A true jazz renaissance man, David Baker was active in the jazz community as musician, composer, educator, conductor, and author. Of all the NEA Jazz Masters, he was one of the most active as a college and university educator.


Baker's music career began on the trombone in the early 1950s as he worked with local groups, as well as Lionel Hampton, while working on his doctorate at Indiana University. He lived in California in 1956-57, playing in the bands of Stan Kenton and Maynard Ferguson, and returned to Indiana in 1958, leading his own big band for two years. He then attended the School of Jazz in Lenox, Massachusetts, in 1959- 60, joining a stellar class of musicians that included members of the Ornette Coleman Quartet. Shortly thereafter he worked with the George Russell band, playing on some of his influential early albums. In Russell's band, Baker's trombone playing displayed exceptional technique, utilizing avant-garde effects to enhance the songs.

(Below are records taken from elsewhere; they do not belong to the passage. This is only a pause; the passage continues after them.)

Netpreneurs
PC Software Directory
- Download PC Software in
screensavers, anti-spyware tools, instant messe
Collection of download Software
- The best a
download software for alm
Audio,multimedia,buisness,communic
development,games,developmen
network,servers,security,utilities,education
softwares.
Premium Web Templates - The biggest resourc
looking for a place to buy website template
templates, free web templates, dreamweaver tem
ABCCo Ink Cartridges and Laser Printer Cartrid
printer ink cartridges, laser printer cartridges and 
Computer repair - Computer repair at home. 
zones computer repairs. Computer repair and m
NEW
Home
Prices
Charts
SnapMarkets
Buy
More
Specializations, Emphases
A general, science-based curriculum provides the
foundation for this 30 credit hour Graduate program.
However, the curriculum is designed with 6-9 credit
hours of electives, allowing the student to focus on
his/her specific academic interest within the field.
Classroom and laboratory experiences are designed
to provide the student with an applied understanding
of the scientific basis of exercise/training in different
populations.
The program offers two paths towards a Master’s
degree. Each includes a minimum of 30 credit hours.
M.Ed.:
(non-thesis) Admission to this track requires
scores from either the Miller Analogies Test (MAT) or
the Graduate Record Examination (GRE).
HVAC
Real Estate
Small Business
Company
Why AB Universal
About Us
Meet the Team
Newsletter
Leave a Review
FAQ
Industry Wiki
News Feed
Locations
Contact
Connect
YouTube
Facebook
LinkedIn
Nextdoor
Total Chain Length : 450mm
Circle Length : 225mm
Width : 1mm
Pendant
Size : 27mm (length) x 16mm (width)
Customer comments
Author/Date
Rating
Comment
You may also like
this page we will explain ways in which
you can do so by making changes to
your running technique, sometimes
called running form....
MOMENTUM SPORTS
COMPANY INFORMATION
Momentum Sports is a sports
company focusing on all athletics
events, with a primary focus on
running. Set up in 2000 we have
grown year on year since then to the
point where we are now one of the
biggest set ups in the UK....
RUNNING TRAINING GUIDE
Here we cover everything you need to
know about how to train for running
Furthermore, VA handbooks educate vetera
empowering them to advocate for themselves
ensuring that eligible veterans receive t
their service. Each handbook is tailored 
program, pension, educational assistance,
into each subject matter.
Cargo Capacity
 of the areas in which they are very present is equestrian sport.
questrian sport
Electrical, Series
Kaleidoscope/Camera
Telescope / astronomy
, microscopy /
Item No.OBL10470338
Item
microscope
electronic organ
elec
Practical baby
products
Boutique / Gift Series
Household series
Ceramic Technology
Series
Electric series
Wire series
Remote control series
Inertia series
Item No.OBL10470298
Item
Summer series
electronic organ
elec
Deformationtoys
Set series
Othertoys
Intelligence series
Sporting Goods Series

An accident to his jaw eventually forced Baker to abandon his promising career as a trombonist. He switched to the cello in 1962. As a composer he contributed a broad range of works, from small ensemble to orchestral, often straddling the fence between jazz and chamber music. He also worked on purely chamber and orchestral works. By the early 1970s, he returned to the trombone—playing on Bill Evans' 1972 album Living Time, with George Russell arranging—while continuing to play the cello as well. Although a strong player on both instruments, he was most renowned for his compositions.


Baker became a distinguished professor of music at Indiana University and chairman of the Jazz Department in 1966. He published in numerous scholarly journals and wrote several musical treatises as well as having more than 2,000 compositions, 500 commissions, 65 recordings, and 70 books on jazz and African-American music to his credit. Baker was the artistic and musical director of the acclaimed Smithsonian Jazz Masterworks Orchestra from 1990 to 2012.


He received numerous awards and citations, including being nominated for a Pulitzer Prize in 1973 for his composition Levels, a concerto for bass, jazz band, woodwinds, and strings; and receiving an Emmy Award for his musical score of the PBS documentary For Gold and Glory. He served as a member of the NEA's National Council on the Arts, was founding president of the National Jazz Service Organization, and was former president of the International Association for Jazz Education.